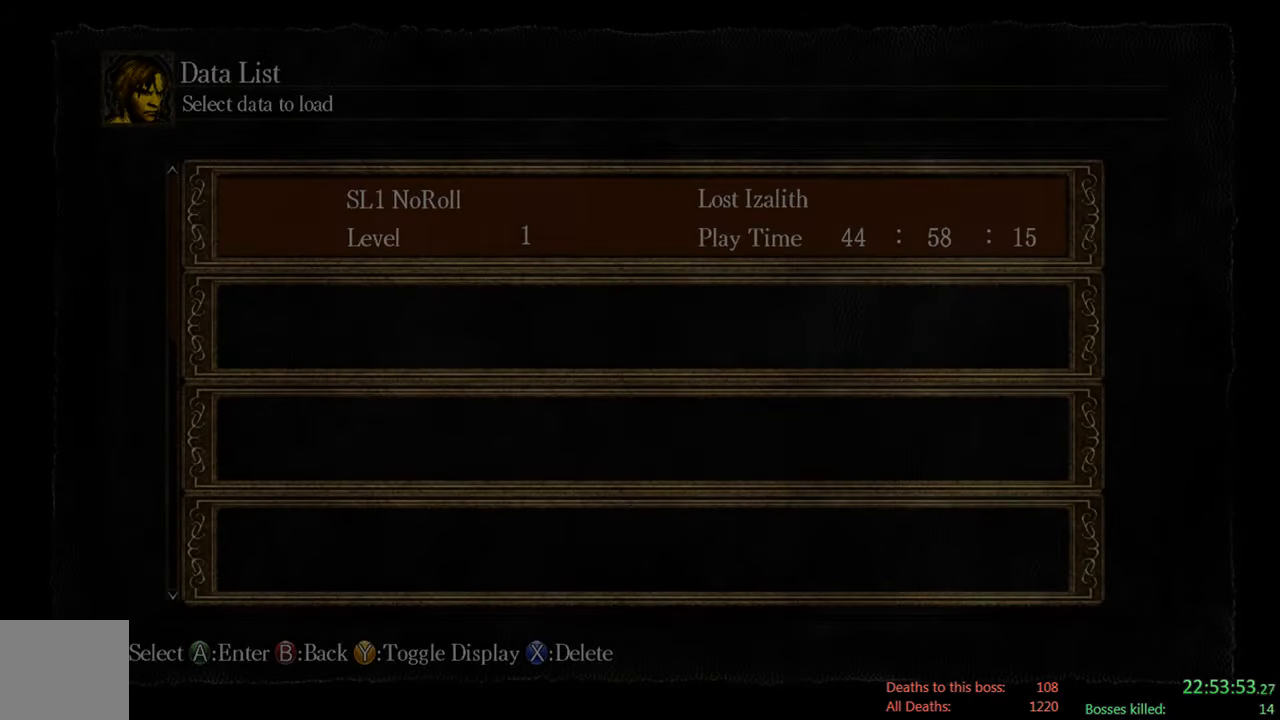
{"buttons": [], "left_stick": "center", "right_stick": "center", "events": [[33, "A", "up"]]}
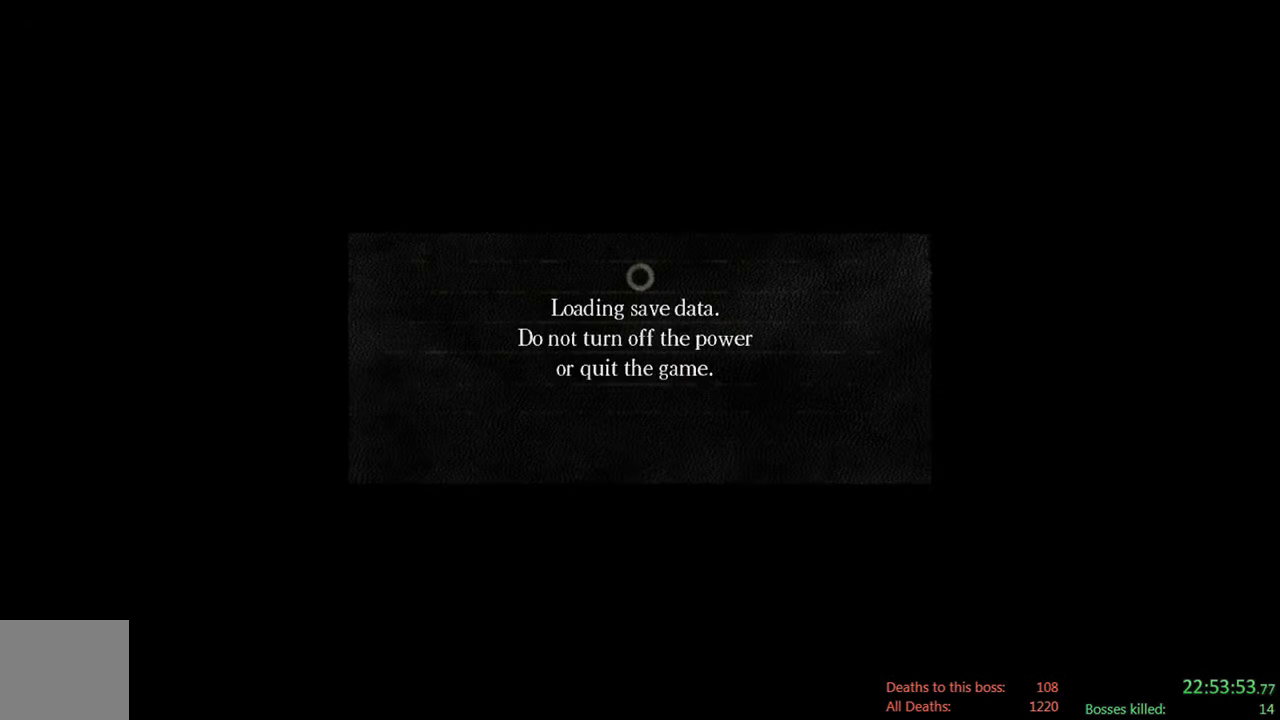
{"buttons": [], "left_stick": "center", "right_stick": "center", "events": []}
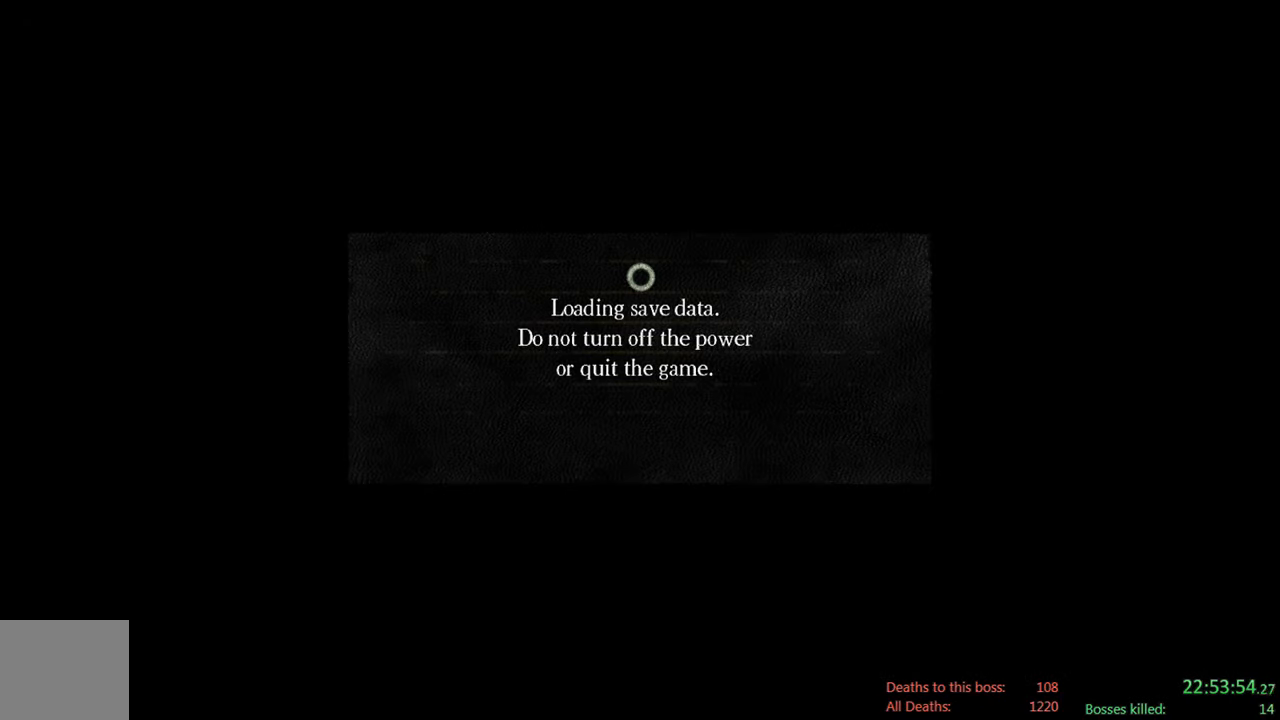
{"buttons": [], "left_stick": "center", "right_stick": "center", "events": []}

YOUR GOAL ->
Copy out the data above to the letter, and keep every picture out of it.

PROBLEM SOLUTION ->
{"buttons": [], "left_stick": "center", "right_stick": "center", "events": [[33, "A", "up"]]}
{"buttons": [], "left_stick": "center", "right_stick": "center", "events": []}
{"buttons": [], "left_stick": "center", "right_stick": "center", "events": []}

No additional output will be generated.